_Stored items_:
-=-=-
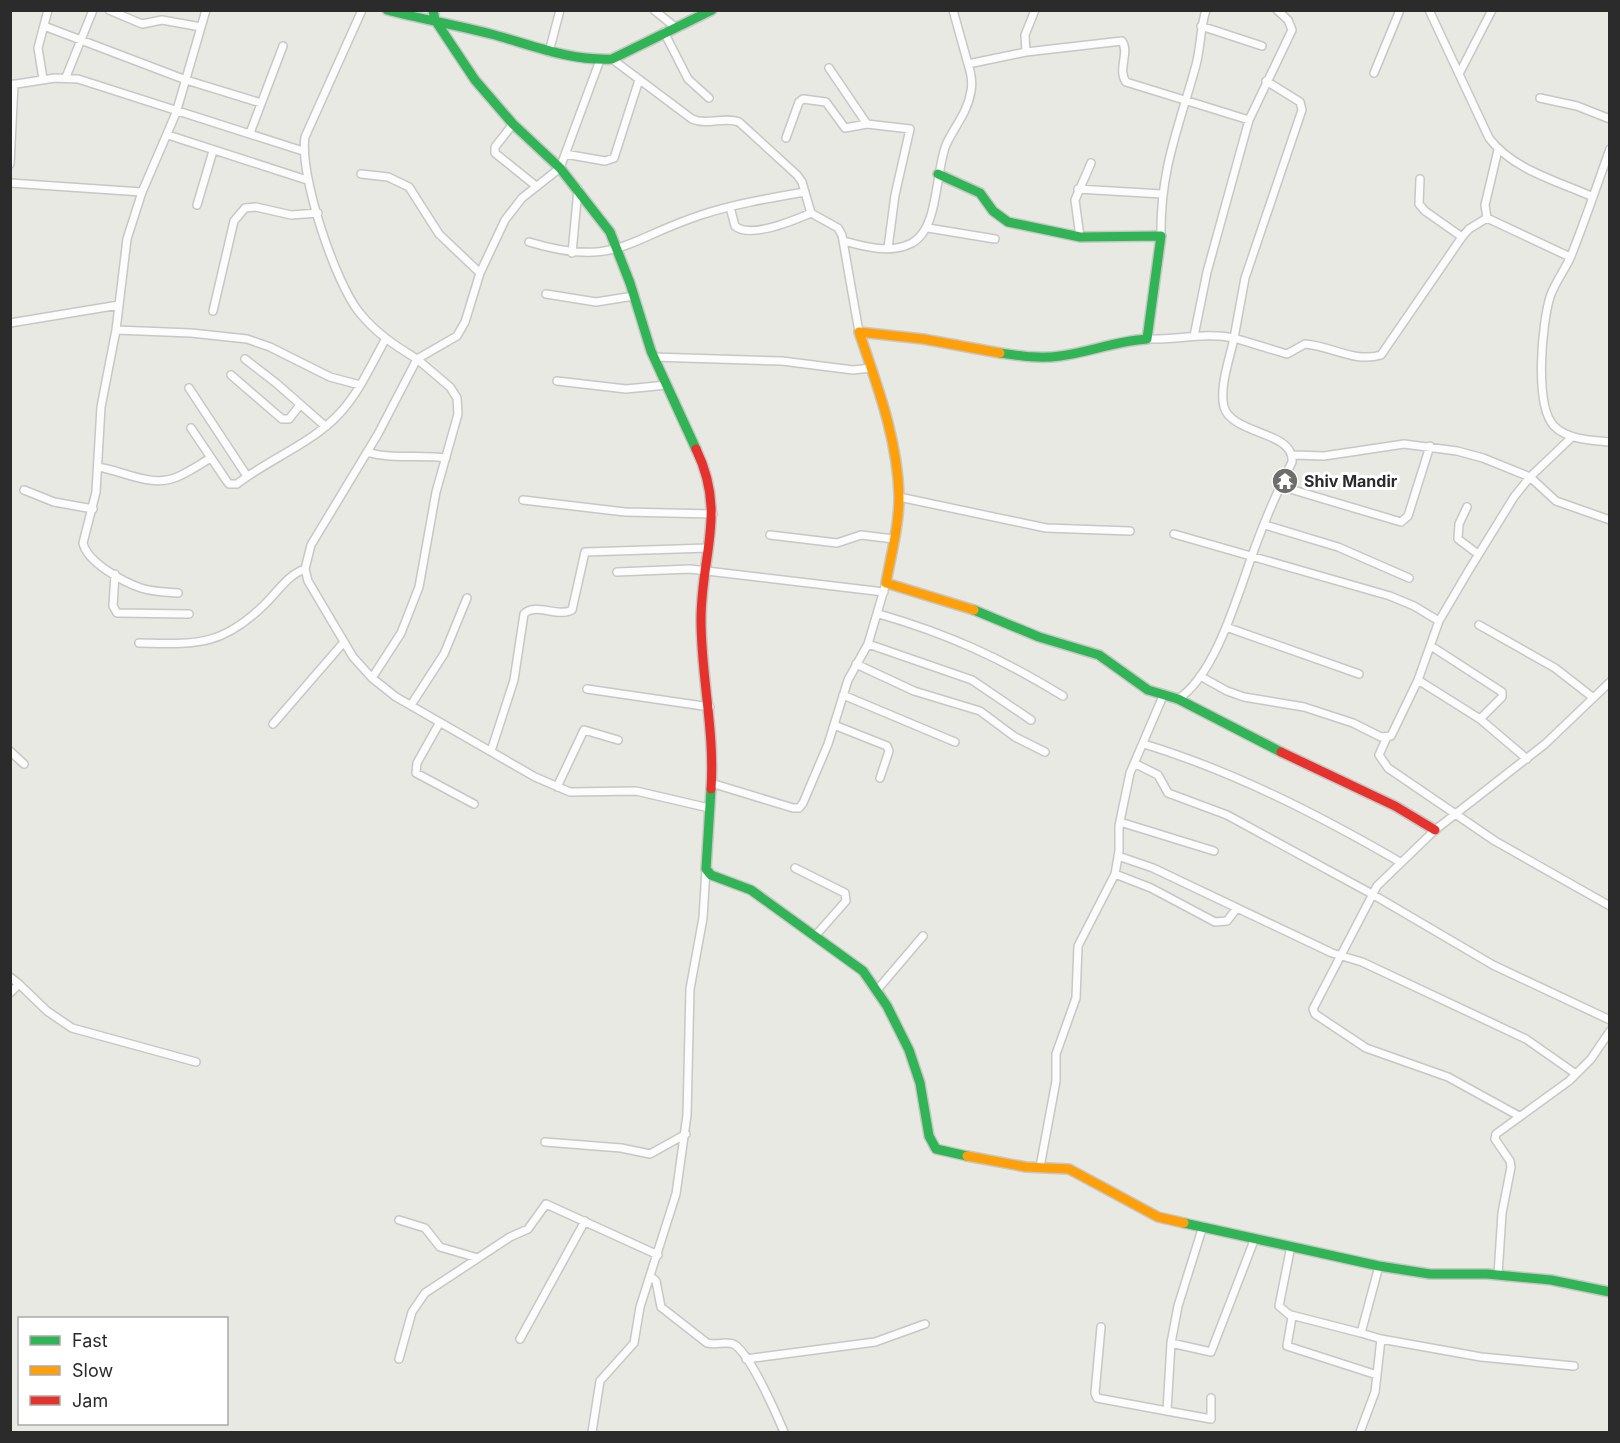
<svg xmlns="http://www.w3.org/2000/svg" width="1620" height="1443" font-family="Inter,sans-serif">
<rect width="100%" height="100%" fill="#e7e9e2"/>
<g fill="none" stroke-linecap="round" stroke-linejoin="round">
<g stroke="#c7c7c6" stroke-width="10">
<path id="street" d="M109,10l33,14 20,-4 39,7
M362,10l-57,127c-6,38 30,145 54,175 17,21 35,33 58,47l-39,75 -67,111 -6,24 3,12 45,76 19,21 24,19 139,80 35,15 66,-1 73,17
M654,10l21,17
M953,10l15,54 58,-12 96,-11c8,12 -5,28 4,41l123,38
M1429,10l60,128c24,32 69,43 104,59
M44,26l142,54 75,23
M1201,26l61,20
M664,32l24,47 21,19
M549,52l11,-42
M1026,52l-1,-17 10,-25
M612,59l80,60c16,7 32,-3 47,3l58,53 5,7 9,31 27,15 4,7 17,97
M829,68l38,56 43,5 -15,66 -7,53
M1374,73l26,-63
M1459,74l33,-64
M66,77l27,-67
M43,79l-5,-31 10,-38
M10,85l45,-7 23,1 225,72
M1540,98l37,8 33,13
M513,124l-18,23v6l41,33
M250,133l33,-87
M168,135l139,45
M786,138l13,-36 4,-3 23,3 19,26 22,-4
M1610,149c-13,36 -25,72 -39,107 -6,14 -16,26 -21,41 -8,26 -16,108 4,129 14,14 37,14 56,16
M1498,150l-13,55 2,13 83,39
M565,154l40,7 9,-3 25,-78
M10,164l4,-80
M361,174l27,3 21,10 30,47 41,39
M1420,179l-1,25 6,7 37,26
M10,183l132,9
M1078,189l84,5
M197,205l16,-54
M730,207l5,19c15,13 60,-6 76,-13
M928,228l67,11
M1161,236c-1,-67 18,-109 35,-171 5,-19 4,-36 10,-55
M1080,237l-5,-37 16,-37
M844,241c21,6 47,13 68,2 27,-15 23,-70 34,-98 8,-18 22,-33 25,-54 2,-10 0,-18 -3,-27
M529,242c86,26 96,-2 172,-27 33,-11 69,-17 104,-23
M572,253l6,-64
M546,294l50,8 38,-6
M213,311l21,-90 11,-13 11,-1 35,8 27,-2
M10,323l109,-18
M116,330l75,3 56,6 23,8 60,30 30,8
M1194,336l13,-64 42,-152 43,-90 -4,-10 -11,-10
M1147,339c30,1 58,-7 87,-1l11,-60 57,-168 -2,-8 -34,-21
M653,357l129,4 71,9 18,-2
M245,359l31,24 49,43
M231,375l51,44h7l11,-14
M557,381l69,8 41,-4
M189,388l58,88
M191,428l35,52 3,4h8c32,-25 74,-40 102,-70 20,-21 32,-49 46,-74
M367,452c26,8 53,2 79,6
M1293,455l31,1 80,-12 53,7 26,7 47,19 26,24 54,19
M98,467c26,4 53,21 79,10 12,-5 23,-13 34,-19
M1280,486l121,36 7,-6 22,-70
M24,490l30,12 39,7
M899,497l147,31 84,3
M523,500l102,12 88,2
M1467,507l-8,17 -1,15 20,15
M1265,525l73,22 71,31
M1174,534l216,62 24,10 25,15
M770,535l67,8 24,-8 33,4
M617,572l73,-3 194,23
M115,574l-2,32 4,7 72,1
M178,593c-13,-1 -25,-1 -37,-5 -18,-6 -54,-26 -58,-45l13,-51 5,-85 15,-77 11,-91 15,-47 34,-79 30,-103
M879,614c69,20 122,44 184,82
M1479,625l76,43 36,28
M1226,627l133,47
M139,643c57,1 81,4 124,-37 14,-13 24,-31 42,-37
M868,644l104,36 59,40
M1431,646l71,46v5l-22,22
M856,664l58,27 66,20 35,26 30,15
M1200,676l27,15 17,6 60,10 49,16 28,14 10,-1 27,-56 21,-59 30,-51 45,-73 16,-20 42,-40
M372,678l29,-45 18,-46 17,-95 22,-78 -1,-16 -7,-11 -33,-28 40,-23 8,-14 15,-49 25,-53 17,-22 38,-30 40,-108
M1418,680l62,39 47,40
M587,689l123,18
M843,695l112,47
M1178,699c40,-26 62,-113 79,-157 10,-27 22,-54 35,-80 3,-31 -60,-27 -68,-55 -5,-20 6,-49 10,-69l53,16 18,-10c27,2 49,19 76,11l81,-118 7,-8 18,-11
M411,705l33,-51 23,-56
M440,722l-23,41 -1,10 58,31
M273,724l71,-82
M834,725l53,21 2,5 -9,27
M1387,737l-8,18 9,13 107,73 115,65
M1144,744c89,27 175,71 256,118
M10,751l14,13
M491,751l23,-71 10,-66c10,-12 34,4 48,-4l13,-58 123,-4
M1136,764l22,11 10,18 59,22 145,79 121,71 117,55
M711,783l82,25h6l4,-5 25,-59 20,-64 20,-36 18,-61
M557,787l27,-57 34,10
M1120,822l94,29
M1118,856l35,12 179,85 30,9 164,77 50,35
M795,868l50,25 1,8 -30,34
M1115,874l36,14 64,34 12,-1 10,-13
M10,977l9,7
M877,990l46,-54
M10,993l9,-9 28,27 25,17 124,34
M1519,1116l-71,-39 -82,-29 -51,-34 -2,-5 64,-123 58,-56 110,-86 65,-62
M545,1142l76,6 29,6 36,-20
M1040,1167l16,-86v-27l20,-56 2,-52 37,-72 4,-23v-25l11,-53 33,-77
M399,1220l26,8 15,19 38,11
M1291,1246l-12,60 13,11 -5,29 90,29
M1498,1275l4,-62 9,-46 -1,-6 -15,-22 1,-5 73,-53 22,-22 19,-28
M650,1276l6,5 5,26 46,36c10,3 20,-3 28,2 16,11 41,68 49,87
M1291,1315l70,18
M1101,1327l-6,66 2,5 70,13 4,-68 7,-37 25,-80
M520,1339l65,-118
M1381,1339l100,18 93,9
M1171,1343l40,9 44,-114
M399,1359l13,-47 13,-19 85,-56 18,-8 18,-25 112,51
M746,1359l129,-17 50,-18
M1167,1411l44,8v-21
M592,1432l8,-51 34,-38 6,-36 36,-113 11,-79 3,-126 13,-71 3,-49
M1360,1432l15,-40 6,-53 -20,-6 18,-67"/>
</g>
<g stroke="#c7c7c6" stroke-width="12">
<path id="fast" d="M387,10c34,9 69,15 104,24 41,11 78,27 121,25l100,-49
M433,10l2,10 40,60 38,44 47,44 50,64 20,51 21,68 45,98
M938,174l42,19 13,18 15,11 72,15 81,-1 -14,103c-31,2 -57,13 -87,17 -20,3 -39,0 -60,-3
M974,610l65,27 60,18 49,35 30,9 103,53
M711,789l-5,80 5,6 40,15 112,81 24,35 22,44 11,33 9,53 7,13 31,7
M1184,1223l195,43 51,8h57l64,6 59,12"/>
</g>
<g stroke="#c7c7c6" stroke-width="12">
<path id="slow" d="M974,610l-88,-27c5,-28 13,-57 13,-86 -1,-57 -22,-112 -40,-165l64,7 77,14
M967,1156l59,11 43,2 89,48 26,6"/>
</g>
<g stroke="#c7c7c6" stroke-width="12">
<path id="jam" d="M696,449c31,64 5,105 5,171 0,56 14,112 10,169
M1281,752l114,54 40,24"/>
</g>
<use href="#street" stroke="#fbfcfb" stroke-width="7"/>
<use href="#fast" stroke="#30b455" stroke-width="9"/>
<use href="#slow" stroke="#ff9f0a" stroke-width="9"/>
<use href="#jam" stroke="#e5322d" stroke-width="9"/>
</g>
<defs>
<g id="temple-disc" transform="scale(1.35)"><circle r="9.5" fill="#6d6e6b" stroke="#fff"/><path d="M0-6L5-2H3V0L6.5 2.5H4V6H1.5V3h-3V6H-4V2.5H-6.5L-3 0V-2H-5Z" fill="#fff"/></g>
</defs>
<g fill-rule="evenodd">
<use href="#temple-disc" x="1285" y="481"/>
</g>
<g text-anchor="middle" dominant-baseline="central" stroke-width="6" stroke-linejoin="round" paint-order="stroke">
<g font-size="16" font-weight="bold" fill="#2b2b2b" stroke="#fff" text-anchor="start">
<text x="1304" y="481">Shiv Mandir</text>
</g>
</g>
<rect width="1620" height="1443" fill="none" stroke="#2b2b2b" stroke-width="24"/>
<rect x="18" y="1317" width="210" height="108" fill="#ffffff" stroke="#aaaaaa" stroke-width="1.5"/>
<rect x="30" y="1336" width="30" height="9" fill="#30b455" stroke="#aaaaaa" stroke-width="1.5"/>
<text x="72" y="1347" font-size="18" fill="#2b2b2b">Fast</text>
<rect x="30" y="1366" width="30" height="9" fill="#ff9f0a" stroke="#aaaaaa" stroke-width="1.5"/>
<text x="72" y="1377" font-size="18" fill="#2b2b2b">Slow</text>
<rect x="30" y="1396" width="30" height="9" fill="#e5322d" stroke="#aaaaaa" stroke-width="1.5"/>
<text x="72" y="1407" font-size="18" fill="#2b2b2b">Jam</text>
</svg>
-=-=-
_WHAT IS NEEDED_: The answer must be every line from the records above that contains the word "linejoin", copied in full.

_EXERCISE ANSWER_:
<g fill="none" stroke-linecap="round" stroke-linejoin="round">
<g text-anchor="middle" dominant-baseline="central" stroke-width="6" stroke-linejoin="round" paint-order="stroke">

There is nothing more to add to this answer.